Kepala Seksi (Kasi) Intel Kejaksaan Negeri Kapuas Hulu, Adi Rahmanto menyebut, DI selama ini tak pernah datang saat dipanggil untuk pemeriksaan. Ia selalu mangkir. Hingga kabur.

Namun, persembunyiannya akhirnya ditemukan. DI ditangkap oleh Tim Tangkap Buron (Tabur) Kejaksaan Negeri Kapuas Hulu, dibantu Polres Kapuas Hulu dan pihak dari Kejaksaan Tinggi Kalbar di suatu tempat di Kabupaten Kapuas Hulu.

Dalam kasus ini, DI berperan sebagai pelaksana lapangan kegiatan penimbunan tanah di lahan terminal Bunut Hilir Tahun Anggaran (TA) 2018.

"Tersangka DI, tidak pernah kooperatif dan melarikan diri, sehingga perlu dilakukan penangkapan secara paksa," kata Adi Rahmanto.

DI dijerat Pasal 2 dan Pasal 3 Undang-Undang Nomor 31 Tahun 1999, sebagaimana diubah dengan Undang-Undang Nomor 20 Tahun 2001 tentang Pemberantasan Tindak Tindak Pidana Korupsi.
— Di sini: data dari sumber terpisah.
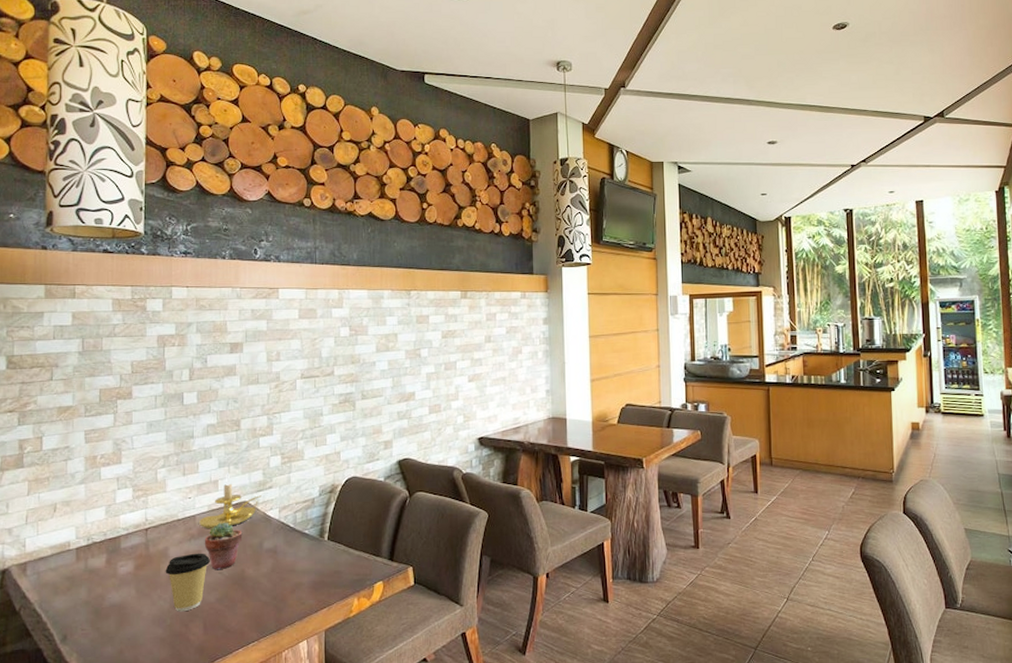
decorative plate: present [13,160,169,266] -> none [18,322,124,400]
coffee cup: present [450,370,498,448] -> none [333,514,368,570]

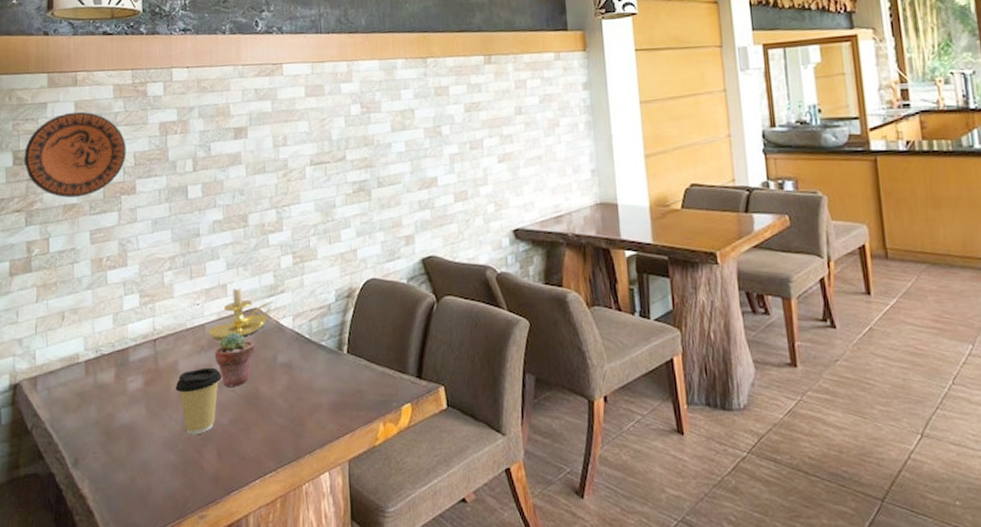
decorative plate: none [18,322,124,400] -> present [24,111,127,198]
Saat ini, tersangka DI, dititip di Rumah Tahanan (Rutan) Kelas II B Putussibau selama 20 hari ke depan. Adi menegaskan, berkas perkara DI secepatnya dilimpahkan ke Pengadilan Negeri Tindak Pidana Korupsi Pontianak, agar segera disidangkan.

Sebagai mana diketahui, pekan lalu, Kejaksaan Negeri (Kejari) Kapuas Hulu, juga menangkap Kepala Bagian Humas (Kabag Humas) Sekretariat Daerah (Setda) Kabupaten Kapuas Hulu, GM, sebagai tersangka korupsi pembangunan Terminal Bunut Hilir.

Pembangunan Terminal Bunut Hilir sendiri berlangsung pada tahun 2018. Anggaran pembangunannya senilai Rp1,69 miliar. Dengan masa kontrak pekerjaan selama 120 hari.

Dalam proyek ini, Kabag Humas Pemkab Kapuas Hulu, GM berperan sebagai Pejabat Pembuat Komitmen (PPK) di Dinas Perhubungan Kapuas Hulu.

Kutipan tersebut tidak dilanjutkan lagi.